The U.S. Supreme Court has asked the U.S. Solicitor General to file a brief expressing the United States’ views as to whether the Court should grant review of Suncor Energy (U.S.A.) Inc. v. Board of County Commissioners of Boulder County.
As explained in a recent MAP Legal Backgrounder, the petition asks the Court to decide two critical questions implicated by state climate litigation against energy producers: 1) whether the claims are inherently federal law claims, and 2) where the cases should be heard—federal or state court.
Whether and how the Court answers these questions could impact U.S. legal and energy policy for decades, which is likely why the Supreme Court issued the call to the Solicitor General – a clear indication the Court is seriously considering granting review.
The last two administrations both filed briefs against similar climate lawsuits when those cases were before the Supreme Court.
First, in 2011, the Obama administration urged the Supreme Court to dismiss the climate-related claims in American Electric Power Co. v.
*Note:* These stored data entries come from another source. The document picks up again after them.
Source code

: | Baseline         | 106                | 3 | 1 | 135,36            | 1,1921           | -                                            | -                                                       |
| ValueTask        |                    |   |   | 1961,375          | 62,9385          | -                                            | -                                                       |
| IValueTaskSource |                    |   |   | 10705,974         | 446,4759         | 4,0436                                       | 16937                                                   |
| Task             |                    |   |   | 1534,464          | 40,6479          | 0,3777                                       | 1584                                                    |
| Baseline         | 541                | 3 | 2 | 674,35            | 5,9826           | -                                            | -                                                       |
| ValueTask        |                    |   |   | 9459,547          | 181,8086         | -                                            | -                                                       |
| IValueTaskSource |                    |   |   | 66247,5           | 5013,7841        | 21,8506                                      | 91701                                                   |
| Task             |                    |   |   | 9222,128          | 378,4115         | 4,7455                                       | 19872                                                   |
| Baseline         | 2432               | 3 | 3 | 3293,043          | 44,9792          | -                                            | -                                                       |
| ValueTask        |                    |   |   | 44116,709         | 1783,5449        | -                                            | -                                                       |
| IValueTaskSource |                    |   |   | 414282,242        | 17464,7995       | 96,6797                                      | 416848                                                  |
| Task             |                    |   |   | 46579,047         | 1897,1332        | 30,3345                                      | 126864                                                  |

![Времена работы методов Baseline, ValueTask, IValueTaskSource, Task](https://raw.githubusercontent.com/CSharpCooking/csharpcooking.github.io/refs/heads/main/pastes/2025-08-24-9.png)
Connecticut. The federal government explained that the energy policy issues that underlie this litigation require “political or regulatory — not judicial — resolution”:
“In the context of climate change, a regulatory solution will be far better suited to addressing the scope of the problem and to fashioning an appropriately tailored set of remedies than a potentially open-ended series of common-law suits in far-flung district courts.”
The Supreme Court then issued a unanimous ruling dismissing the case, finding that climate litigation raises emissions and energy policy matters that are federal and legislative in nature. The Tenth Circuit ruling that is at the heart of today’s petition for review seemingly conflicts with AEP.
Then in 2021, when the Supreme Court decided a question related to the scope of appellate review in the Baltimore climate lawsuit, Acting Solicitor General Jeffrey Wall intervened in support in broader review on the federal law issues the cases raise, which the Supreme Court ultimately adopted.
This will be the third presidential administration that will have weighed in on attempts to use tort law to regulate federal climate policy. There is no deadline for the Solicitor General’s brief, but it is expected to be filed in the next few months.